• [Ziel 1]: Tippen Sie aus dem Erkenntnis des Verwaltungssenats alles von „E R K E N N“ bis hinunter zu „das Verwaltungsstrafverfahren eingestellt.“ wortgetreu ab.

• [Vorliegender Text]:
Unabhängiger Verwaltungssenat
des Landes Oberösterreich
FAQs| Sitemap| Weblinks

VwSen-110677/2/Kl/Pe

Linz, 14.09.2005

 

 

 

VwSen-110677/2/Kl/Pe Linz, am 14. September 2005

DVR.0690392

 

 

 

E R K E N N T N I S

 

 

Der unabhängige Verwaltungssenat des Landes Oberösterreich hat durch sein Mitglied Dr. Klempt über die Berufung des S H, gegen das Straferkenntnis der Bezirkshauptmannschaft Steyr-Land vom 8.6.2005, VerkGe96-62-1-2004, wegen einer Verwaltungsübertretung nach dem Güterbeförderungsgesetz (GütbefG) zu Recht erkannt:

 

 

I. Der Berufung wird Folge gegeben, das angefochtene Straferkenntnis aufgehoben und das Verwaltungsstrafverfahren eingestellt.

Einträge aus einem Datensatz
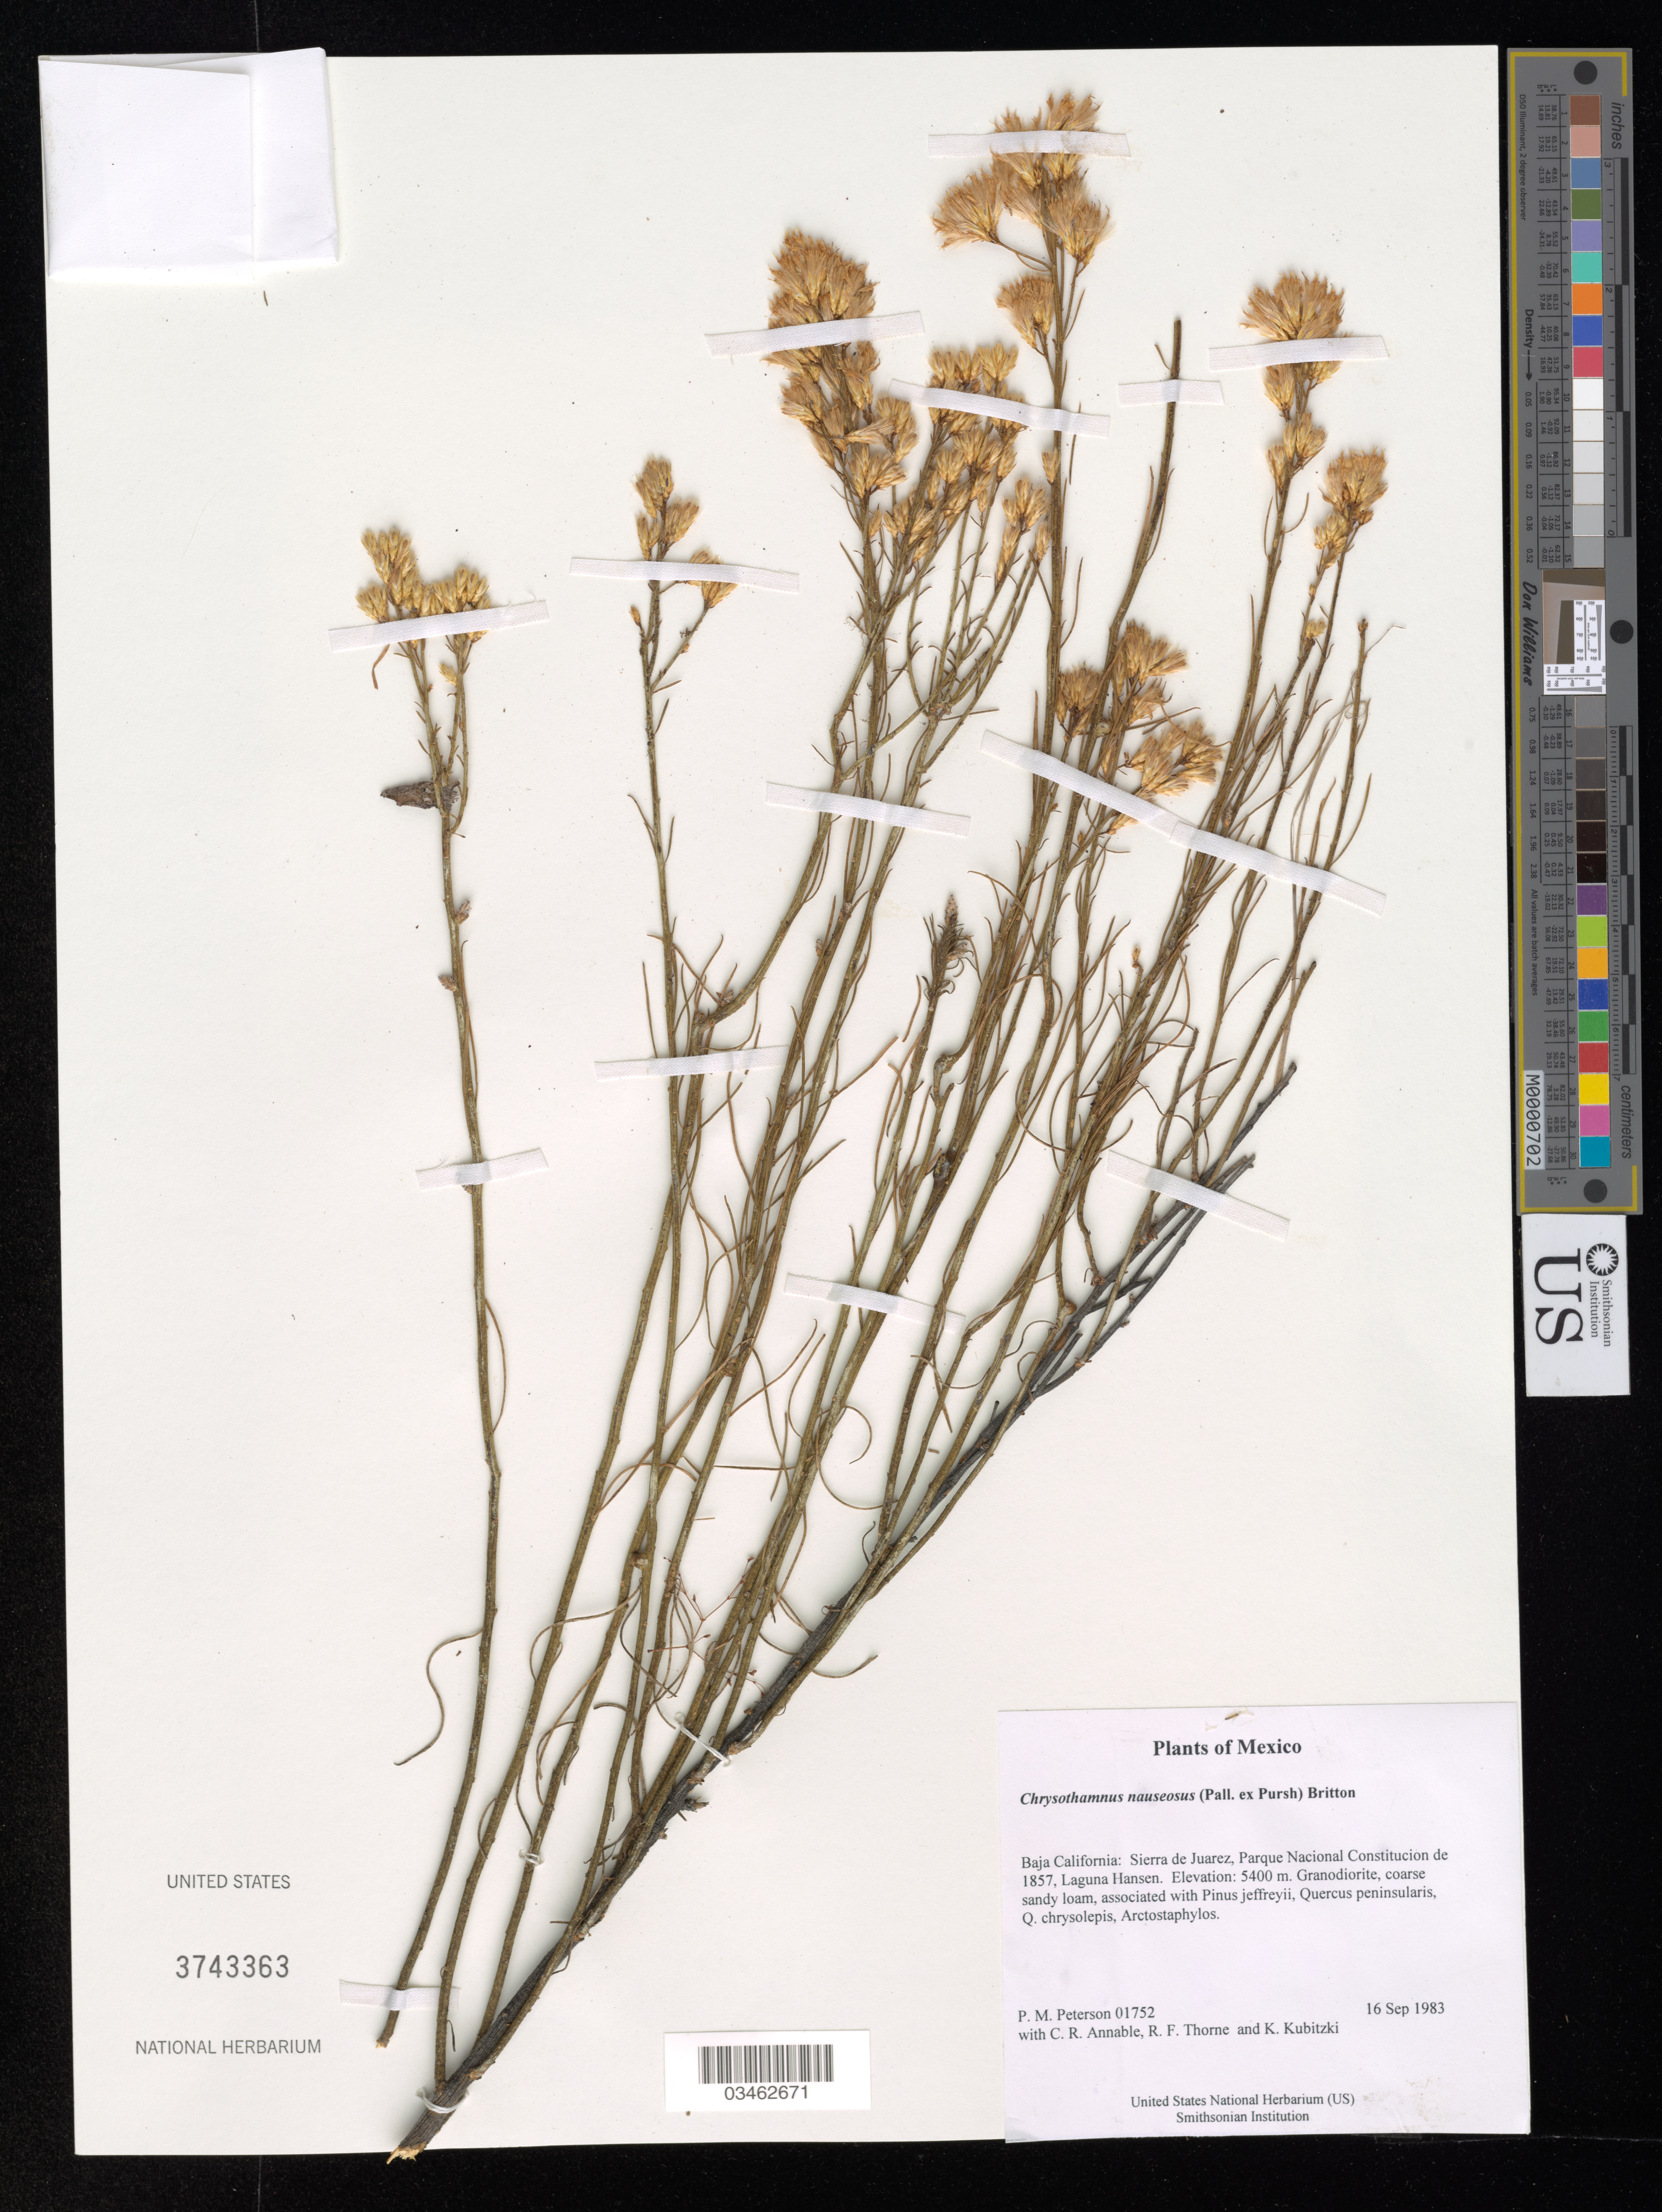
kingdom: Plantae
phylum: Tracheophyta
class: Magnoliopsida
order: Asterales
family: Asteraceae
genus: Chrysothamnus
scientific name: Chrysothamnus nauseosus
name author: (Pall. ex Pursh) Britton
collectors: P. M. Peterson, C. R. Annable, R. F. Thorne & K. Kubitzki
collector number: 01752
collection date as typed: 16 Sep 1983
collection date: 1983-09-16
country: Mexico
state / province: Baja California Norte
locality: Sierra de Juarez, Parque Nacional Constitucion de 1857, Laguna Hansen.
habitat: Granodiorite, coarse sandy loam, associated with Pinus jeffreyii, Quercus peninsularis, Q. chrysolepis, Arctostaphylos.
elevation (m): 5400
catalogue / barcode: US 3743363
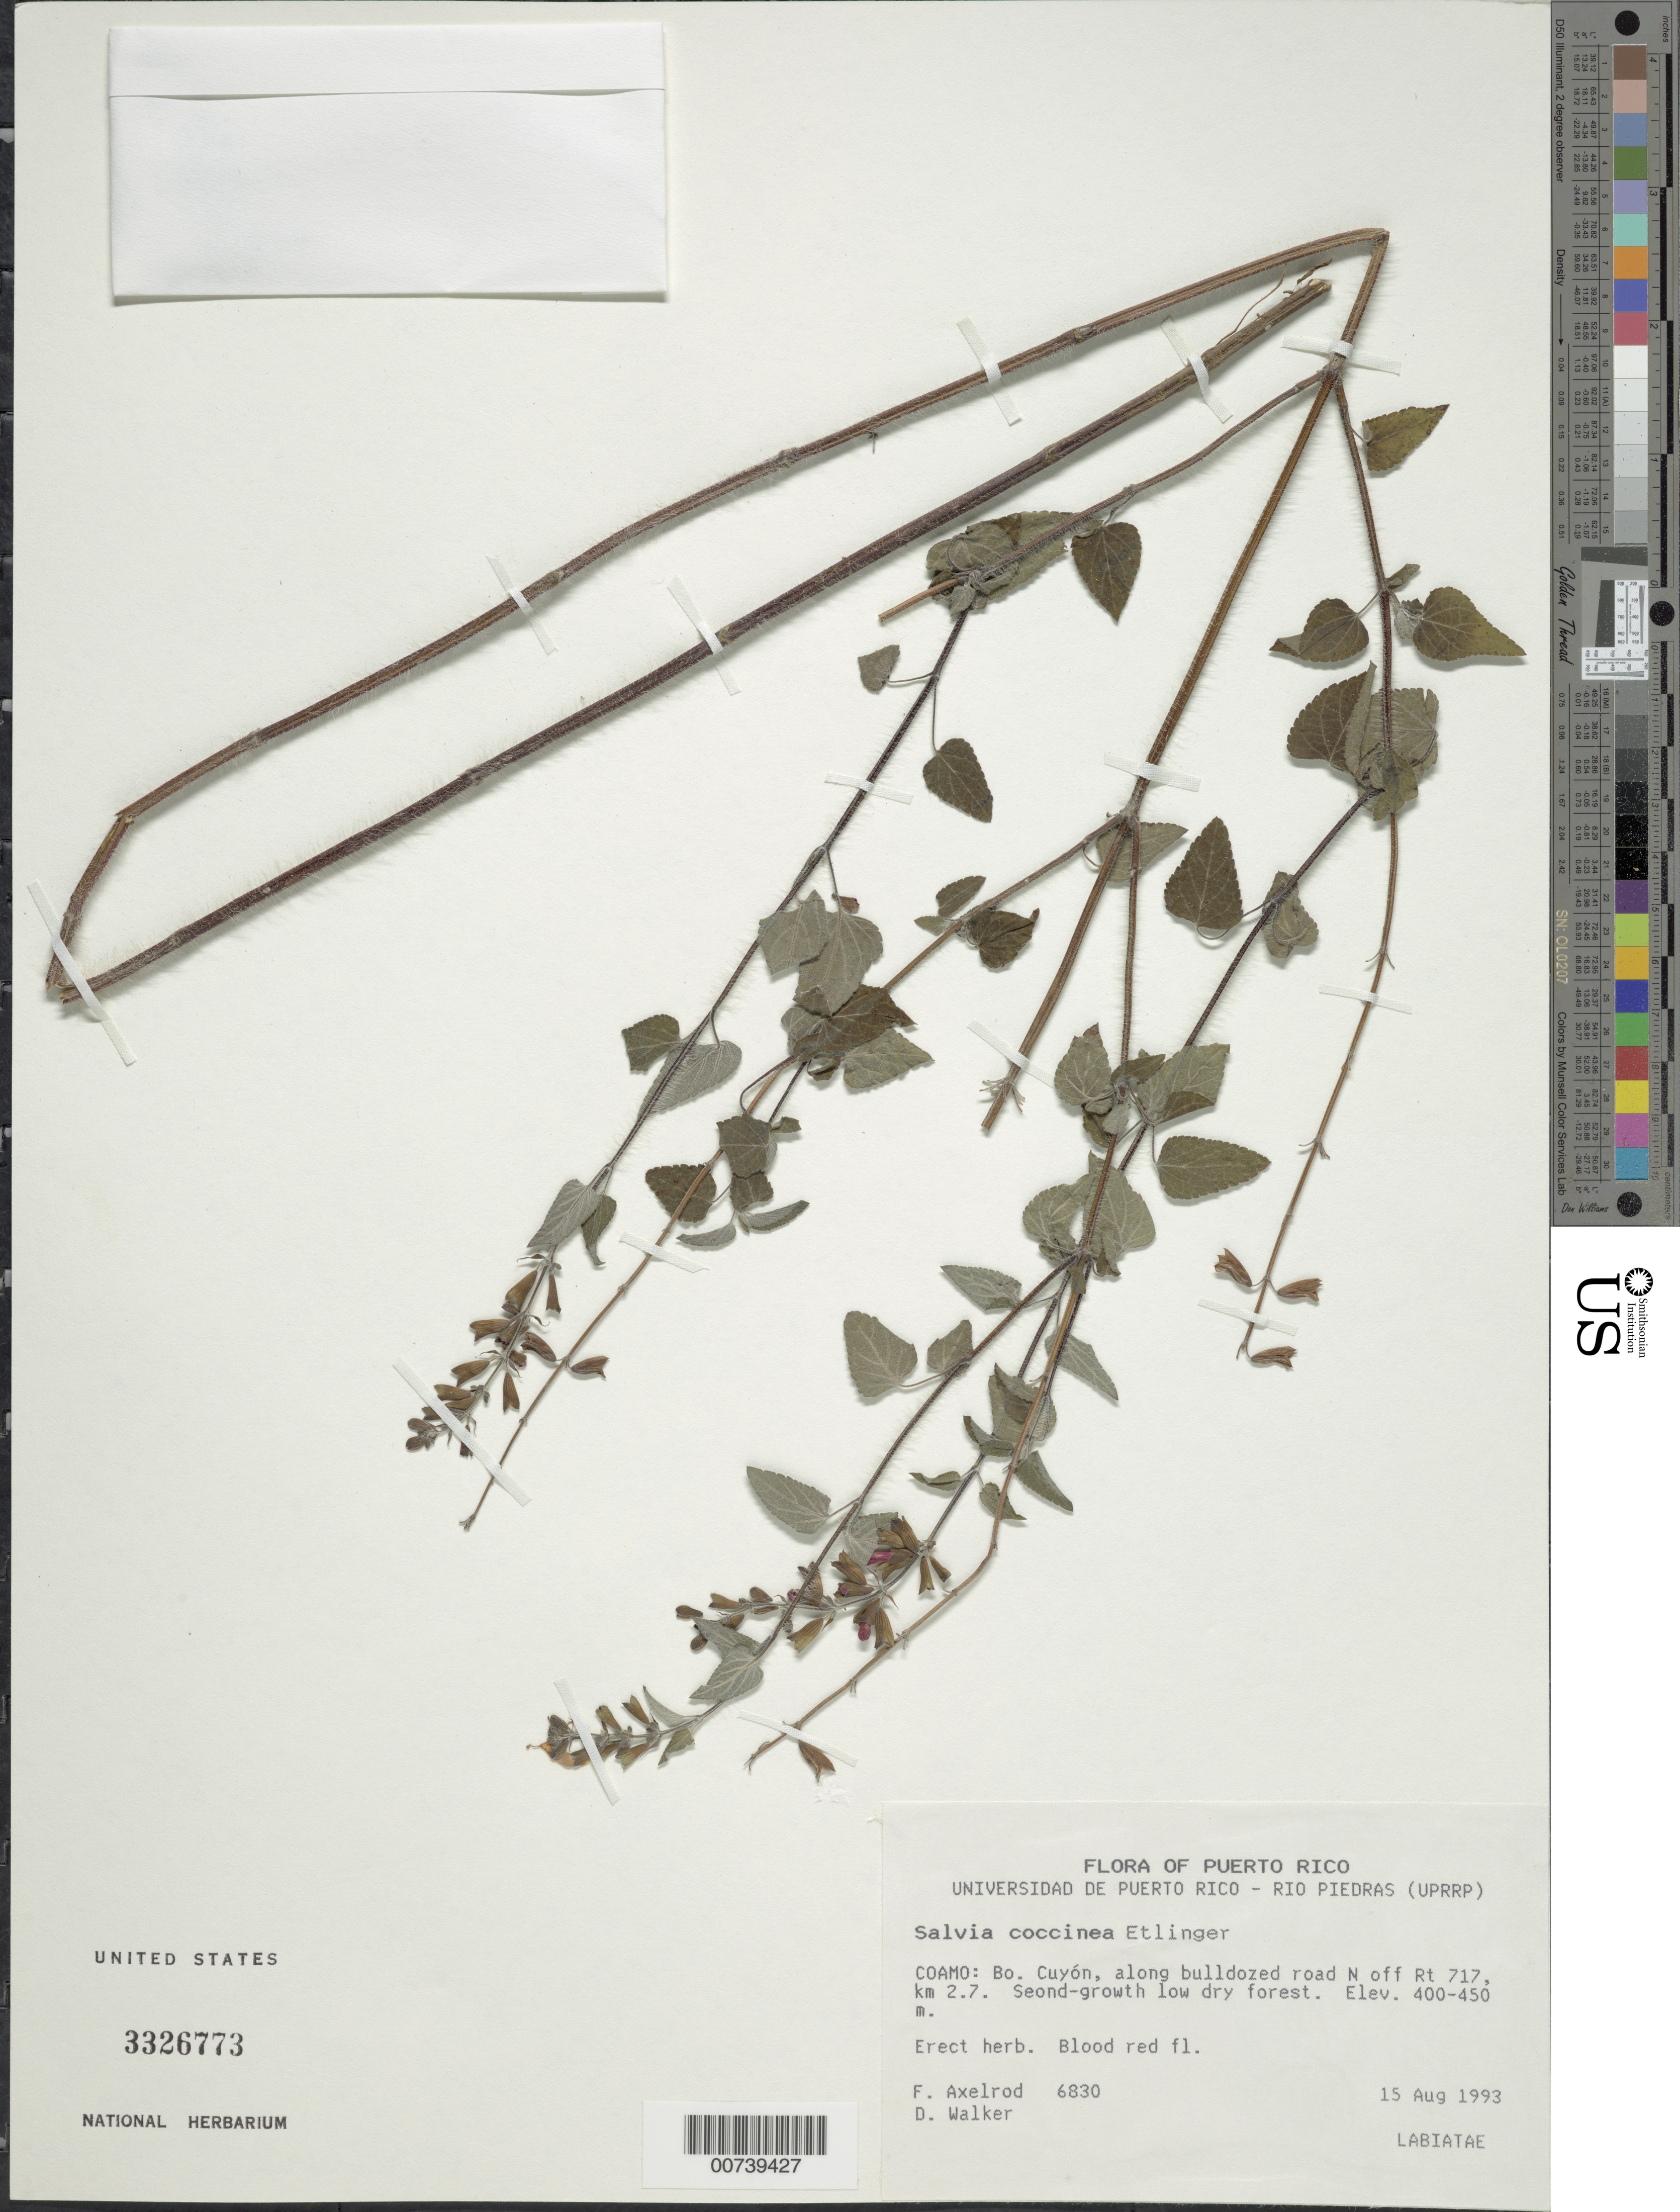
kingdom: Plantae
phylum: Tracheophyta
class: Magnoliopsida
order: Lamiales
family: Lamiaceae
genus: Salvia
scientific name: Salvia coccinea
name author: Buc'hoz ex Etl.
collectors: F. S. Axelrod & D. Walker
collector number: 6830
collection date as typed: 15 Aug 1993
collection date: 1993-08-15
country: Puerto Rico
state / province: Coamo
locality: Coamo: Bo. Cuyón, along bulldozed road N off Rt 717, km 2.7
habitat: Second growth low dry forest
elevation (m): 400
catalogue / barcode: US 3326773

• [Ziel 2]: Geben Sie aus den Einträgen alles von der Zeile mit „collection date: 1993-08-15“ bis hinunter zum Ende der Einträge, beide Enden eingeschlossen, unverändert wieder und nichts sonst.

• [Ergebnis 1]:
E R K E N N T N I S

 

 

Der unabhängige Verwaltungssenat des Landes Oberösterreich hat durch sein Mitglied Dr. Klempt über die Berufung des S H, gegen das Straferkenntnis der Bezirkshauptmannschaft Steyr-Land vom 8.6.2005, VerkGe96-62-1-2004, wegen einer Verwaltungsübertretung nach dem Güterbeförderungsgesetz (GütbefG) zu Recht erkannt:

 

 

I. Der Berufung wird Folge gegeben, das angefochtene Straferkenntnis aufgehoben und das Verwaltungsstrafverfahren eingestellt.

• [Ergebnis 2]:
collection date: 1993-08-15
country: Puerto Rico
state / province: Coamo
locality: Coamo: Bo. Cuyón, along bulldozed road N off Rt 717, km 2.7
habitat: Second growth low dry forest
elevation (m): 400
catalogue / barcode: US 3326773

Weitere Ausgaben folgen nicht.